2 Out, 2025

Urgências hospitalares encerraram menos 481 dias até agosto

No hospital houve menos fechos de urgências, mas a Direção Executiva do Serviço Nacional de Saúde alerta que faltam recursos humanos para dar uma resposta mais adequada.

Urgências hospitalares encerraram menos 481 dias até agosto

 As urgências hospitalares, em Portugal, encerraram menos 481 dias nos primeiros oito meses deste ano, em comparação com o mesmo período de 2024, revelou a Direção Executiva do Serviço Nacional de Saúde (DE-SNS). Apesar da melhoria, o organismo admite que estes serviços continuam a enfrentar uma “grande escassez” de profissionais.

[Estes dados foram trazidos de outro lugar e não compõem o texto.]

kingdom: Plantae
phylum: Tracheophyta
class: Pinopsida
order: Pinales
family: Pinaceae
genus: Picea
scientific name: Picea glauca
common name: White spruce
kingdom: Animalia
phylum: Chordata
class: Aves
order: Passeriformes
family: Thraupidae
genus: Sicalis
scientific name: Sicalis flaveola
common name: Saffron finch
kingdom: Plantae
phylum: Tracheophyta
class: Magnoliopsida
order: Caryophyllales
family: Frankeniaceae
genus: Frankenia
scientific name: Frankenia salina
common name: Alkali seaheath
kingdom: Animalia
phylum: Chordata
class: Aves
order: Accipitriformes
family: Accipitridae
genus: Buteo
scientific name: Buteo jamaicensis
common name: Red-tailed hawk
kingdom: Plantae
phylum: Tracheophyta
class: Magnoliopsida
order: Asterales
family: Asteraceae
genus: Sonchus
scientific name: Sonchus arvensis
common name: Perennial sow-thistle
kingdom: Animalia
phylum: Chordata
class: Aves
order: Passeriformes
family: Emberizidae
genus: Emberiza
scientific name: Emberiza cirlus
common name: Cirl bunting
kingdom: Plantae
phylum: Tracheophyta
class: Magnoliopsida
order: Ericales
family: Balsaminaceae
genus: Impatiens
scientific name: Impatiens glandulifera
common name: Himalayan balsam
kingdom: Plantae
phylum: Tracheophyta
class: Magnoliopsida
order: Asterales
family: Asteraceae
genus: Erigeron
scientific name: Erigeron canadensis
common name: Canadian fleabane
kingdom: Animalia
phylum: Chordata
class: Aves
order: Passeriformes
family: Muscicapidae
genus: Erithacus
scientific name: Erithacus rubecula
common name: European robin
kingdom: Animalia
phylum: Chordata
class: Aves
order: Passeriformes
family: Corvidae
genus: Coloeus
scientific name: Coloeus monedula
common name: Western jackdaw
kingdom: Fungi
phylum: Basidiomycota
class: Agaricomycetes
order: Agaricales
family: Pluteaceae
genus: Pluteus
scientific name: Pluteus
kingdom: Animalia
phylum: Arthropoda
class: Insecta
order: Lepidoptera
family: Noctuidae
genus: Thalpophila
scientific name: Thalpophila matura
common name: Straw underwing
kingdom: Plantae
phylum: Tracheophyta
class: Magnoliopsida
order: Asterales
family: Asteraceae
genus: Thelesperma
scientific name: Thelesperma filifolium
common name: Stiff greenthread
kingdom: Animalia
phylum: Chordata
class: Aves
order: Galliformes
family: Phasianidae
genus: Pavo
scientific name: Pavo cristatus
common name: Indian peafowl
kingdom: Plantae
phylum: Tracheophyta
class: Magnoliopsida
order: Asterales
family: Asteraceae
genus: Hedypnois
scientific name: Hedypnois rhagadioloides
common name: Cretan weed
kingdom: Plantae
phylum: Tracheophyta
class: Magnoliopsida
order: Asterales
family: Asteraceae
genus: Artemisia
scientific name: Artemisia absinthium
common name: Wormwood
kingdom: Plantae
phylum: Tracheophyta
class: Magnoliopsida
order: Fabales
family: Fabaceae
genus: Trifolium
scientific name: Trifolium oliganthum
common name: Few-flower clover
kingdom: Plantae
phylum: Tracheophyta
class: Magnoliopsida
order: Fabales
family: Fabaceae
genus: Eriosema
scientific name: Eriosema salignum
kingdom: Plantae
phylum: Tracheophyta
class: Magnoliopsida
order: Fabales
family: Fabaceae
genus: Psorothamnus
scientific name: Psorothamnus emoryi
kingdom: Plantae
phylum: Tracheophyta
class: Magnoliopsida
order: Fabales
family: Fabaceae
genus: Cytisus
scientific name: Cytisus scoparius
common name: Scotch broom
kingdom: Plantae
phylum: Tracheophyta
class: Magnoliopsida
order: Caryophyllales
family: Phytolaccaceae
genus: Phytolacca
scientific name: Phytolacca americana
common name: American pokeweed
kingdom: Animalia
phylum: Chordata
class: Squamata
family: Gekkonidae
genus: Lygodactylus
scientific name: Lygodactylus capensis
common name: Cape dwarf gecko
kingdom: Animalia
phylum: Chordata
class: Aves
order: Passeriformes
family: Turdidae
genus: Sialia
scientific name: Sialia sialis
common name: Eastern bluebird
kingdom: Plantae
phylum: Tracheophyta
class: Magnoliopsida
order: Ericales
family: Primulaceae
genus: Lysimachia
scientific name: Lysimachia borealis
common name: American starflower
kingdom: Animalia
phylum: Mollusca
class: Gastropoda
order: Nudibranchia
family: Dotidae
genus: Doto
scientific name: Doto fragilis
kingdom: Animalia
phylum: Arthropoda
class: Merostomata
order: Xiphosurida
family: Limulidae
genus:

Segundo a DE-SNS, entre janeiro e agosto registou-se uma redução global de 34% nos dias de encerramento das diferentes valências — Adultos, Pediatria e Obstetrícia. Só nos meses de verão, tradicionalmente mais exigentes devido ao aumento da procura e à limitação de recursos, verificou-se uma diminuição de 41%, o que equivale a menos 285 dias de encerramento: menos 85% na urgência geral, 48% na Pediatria e 35% na Obstetrícia.

O organismo liderado por Álvaro Almeida destacou que no fim de semana prolongado de 15 de agosto, considerado o mais complexo do ano, foi possível garantir a abertura de 100% das urgências gerais, 98% das pediátricas e 90% das obstétricas. Ainda assim,  reconhece que persistem “problemas graves de escassez de recursos humanos”, em particular nas especialidades de Ginecologia/Obstetrícia e Pediatria, o que continua a condicionar a rede de urgência.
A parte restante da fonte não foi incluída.